Return to GLYPH's Project Page

Prediction and its Arbitrary Qualities

Overview of Prediction

What exactly are we doing when we're predicting? We may be looking for certain kinds of patterns or repetitions. But, imagine a universe where data files, just because of the way they're made, hardly ever have repetitions, but instead have some other kind of predictable properties. If you lived in that universe, you cerainly wouldn't use PKZip!

The whole point of this hypothetical universe is this: We predict things based on our previous experiences. In other words, the best way to predict stuff that comes from around here is to compare it with other stuff from around here. The term "around here" can be as localized as you like, depending on the application. i.e. you can make a dandy image compressor that doesn't handle text very well, and vice versa. Or, you can make more general algorithms that can handle both, like Deflate which is used in GZIP and PNG. This stuff we're comparing against is usually called history.

Global vs. Local history

Usually, we're concerned with transmitting data in some way. So, it's convenient to divide history into two components: Global history, which is known before any signal is transmitted, and Local history, which is the part of the signal that has already been transmitted (and decoded). The most local history is often called the context.

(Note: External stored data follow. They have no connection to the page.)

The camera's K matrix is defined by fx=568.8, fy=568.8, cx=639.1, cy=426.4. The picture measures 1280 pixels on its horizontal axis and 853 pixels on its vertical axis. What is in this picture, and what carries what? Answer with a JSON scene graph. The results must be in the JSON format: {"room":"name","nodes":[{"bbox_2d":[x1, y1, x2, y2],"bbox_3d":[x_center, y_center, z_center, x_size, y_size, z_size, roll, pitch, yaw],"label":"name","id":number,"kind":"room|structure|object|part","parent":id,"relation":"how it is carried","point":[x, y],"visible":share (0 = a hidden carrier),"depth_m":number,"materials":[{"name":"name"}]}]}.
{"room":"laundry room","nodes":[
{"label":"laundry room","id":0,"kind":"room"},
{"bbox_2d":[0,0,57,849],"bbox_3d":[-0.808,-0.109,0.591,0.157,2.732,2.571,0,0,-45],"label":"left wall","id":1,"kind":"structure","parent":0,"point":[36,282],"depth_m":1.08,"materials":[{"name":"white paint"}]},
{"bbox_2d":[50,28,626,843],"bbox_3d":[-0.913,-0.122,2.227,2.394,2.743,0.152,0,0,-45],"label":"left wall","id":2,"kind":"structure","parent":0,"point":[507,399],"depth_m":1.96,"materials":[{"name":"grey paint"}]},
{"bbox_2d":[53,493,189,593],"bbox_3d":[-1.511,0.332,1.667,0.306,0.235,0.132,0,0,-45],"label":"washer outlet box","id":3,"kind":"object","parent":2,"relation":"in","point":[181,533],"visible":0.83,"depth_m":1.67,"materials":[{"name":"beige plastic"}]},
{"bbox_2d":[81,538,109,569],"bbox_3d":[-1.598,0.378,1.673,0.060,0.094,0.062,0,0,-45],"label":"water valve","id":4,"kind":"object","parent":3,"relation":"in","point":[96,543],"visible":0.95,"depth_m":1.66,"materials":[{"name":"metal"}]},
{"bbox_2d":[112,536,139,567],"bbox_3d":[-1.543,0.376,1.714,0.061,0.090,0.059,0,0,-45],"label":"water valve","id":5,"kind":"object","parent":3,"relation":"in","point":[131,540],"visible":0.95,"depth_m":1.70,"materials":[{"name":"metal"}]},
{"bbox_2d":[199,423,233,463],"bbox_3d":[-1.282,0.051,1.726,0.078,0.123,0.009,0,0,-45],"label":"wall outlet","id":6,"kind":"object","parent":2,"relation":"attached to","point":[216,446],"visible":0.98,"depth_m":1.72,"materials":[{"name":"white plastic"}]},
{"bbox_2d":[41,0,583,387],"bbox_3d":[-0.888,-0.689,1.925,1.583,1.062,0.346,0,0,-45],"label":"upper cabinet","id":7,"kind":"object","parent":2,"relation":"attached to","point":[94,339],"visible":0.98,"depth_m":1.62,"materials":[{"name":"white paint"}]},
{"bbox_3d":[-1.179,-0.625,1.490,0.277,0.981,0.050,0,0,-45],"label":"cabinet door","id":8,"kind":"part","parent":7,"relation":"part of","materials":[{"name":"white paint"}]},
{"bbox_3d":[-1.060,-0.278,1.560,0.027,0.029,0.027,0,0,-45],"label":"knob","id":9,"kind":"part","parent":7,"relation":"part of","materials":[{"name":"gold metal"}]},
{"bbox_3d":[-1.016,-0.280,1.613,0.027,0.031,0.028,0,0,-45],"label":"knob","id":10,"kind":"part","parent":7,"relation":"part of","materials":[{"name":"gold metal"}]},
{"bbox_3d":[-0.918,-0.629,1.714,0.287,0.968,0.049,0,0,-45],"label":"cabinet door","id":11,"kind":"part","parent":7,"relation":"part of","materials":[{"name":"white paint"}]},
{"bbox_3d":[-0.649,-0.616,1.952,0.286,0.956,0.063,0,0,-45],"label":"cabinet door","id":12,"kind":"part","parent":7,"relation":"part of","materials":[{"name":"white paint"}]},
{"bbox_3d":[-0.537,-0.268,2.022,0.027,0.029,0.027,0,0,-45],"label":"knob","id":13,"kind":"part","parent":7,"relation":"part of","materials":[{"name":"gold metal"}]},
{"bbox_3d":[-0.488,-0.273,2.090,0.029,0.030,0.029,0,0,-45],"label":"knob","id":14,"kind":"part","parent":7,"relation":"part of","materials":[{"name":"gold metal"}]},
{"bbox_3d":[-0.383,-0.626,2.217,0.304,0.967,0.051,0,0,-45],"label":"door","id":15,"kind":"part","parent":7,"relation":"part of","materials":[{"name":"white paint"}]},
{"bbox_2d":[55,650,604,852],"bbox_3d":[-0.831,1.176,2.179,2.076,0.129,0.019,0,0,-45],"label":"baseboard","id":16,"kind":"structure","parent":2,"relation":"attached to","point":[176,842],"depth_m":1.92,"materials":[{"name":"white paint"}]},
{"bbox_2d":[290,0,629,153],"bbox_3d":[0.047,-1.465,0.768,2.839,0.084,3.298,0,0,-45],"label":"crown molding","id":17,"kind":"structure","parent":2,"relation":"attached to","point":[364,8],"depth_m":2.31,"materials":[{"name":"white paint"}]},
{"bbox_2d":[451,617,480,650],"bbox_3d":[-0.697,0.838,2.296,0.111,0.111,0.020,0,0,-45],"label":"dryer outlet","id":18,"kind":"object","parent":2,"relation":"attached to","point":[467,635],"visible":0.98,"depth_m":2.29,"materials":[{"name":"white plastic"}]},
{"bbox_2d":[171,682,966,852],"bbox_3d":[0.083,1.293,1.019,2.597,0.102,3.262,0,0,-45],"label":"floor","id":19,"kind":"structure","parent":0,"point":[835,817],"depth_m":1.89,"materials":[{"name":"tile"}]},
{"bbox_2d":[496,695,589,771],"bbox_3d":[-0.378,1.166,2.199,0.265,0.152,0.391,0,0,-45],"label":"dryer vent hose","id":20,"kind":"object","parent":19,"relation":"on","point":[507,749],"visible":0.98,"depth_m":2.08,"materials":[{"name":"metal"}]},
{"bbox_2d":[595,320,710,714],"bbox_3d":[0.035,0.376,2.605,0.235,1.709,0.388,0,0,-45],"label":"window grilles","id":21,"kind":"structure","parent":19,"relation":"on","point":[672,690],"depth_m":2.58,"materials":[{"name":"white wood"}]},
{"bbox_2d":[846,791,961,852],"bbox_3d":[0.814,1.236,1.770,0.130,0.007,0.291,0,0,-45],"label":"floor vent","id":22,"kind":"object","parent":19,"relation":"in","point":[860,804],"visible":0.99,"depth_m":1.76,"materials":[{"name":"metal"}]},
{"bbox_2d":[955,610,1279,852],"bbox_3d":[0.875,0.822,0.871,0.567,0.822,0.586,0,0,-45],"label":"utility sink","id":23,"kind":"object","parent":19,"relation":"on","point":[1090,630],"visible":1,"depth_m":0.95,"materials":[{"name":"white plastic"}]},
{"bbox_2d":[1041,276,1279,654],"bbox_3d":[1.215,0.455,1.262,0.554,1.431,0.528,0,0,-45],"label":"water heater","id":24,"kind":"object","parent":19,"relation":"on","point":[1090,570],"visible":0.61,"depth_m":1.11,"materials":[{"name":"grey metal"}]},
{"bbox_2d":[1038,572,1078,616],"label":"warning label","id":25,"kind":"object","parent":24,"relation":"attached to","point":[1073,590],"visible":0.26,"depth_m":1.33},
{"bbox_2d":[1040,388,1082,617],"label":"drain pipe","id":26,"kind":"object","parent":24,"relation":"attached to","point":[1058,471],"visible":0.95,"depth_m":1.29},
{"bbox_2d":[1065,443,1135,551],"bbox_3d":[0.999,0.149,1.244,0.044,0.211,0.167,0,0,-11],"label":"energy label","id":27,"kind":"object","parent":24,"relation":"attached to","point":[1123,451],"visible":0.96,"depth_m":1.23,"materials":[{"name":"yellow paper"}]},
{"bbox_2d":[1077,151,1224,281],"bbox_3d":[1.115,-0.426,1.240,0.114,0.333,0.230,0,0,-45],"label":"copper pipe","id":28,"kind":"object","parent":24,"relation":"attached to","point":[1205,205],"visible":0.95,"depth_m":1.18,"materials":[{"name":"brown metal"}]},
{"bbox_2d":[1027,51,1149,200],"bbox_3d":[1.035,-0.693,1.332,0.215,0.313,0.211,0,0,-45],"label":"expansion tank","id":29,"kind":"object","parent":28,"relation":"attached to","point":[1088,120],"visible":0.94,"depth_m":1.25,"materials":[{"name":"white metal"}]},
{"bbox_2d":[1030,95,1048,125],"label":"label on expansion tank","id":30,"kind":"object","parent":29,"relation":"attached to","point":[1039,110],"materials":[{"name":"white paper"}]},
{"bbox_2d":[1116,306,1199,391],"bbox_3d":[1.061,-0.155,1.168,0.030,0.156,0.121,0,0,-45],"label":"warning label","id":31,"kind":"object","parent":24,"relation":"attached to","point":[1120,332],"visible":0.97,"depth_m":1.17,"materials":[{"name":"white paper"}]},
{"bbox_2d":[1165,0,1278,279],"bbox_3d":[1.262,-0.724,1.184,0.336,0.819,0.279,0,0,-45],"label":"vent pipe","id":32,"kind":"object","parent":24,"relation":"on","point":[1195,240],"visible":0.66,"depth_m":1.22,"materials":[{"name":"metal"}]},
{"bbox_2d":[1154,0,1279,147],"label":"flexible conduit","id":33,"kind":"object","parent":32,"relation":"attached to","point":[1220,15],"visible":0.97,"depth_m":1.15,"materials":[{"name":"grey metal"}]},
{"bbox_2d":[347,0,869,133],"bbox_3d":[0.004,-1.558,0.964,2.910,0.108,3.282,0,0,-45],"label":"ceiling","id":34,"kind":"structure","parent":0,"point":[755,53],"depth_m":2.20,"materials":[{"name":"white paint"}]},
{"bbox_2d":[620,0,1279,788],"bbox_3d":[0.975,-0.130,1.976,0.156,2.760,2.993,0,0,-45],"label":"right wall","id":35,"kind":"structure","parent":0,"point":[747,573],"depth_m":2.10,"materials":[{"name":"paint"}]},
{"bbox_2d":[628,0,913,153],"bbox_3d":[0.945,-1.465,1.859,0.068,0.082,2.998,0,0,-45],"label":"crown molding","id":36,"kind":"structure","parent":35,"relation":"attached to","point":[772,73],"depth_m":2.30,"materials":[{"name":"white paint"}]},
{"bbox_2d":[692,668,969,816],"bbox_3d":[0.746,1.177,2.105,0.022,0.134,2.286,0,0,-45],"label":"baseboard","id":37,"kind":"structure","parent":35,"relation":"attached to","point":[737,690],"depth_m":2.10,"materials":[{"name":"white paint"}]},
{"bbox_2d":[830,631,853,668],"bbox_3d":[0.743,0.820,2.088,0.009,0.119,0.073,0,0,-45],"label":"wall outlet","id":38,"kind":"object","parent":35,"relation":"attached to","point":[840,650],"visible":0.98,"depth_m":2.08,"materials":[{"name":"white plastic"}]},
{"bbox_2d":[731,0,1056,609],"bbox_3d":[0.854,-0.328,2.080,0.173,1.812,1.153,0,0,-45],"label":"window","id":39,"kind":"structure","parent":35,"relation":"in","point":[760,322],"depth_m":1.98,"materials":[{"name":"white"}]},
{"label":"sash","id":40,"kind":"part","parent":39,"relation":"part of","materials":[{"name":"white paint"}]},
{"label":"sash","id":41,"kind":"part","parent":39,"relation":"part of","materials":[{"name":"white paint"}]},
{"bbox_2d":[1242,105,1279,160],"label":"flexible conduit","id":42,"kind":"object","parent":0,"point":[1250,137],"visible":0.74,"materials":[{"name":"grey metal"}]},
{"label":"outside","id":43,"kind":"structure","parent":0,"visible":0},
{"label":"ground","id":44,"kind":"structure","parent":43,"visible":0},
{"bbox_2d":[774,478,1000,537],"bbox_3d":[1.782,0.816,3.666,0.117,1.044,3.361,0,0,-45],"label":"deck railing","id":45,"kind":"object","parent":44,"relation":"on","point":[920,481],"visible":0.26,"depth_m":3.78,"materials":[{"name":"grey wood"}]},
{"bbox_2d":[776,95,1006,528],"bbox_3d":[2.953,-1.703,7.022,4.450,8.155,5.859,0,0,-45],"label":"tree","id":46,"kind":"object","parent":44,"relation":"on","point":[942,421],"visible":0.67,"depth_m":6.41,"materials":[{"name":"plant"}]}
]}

It has been found that usually, in our world, the more local the history, the more useful it is for prediction. Specifically, comparisons with global history is usually only used to classify the information, and this is often performed by the user! This occurs any time you save a file using a different format, like GIF or JPEG or Zip or Mpeg3. This classification is used to choose a more specific algorithm, and the algorithm uses the local history to complete the prediction. This kind of heirarchy of classification / prediction is often useful for speeding up the prediction process, and in our happy world it hardly ever reduces the potential accuracy of the prediction.

However, there is the problem of overly simple classification, and misclassification. Here's an example: JPEG is an image format, and so is PNG. However, the classification of "image" is not detailed enough for choosing the appropriate format. Some images can be stored efficiently using JPEG, others more efficiently with PNG, and some images aren't stored very well using either format.

Summary

So, summing up, a good, fast way of predicting stuff is by using a heirarchy of classifications until we have a satisfyingly narrow classification. Then we pick a prediction algorithm specific to that classification. Then we do the actual predictions using the algorithm on the local history.

This is all nice, but we should remember that the classes we define, and the algorithms we create, are only models of our happy little local world, and are in no way universal, perfect, or ideal. This is the arbitrariness of prediction.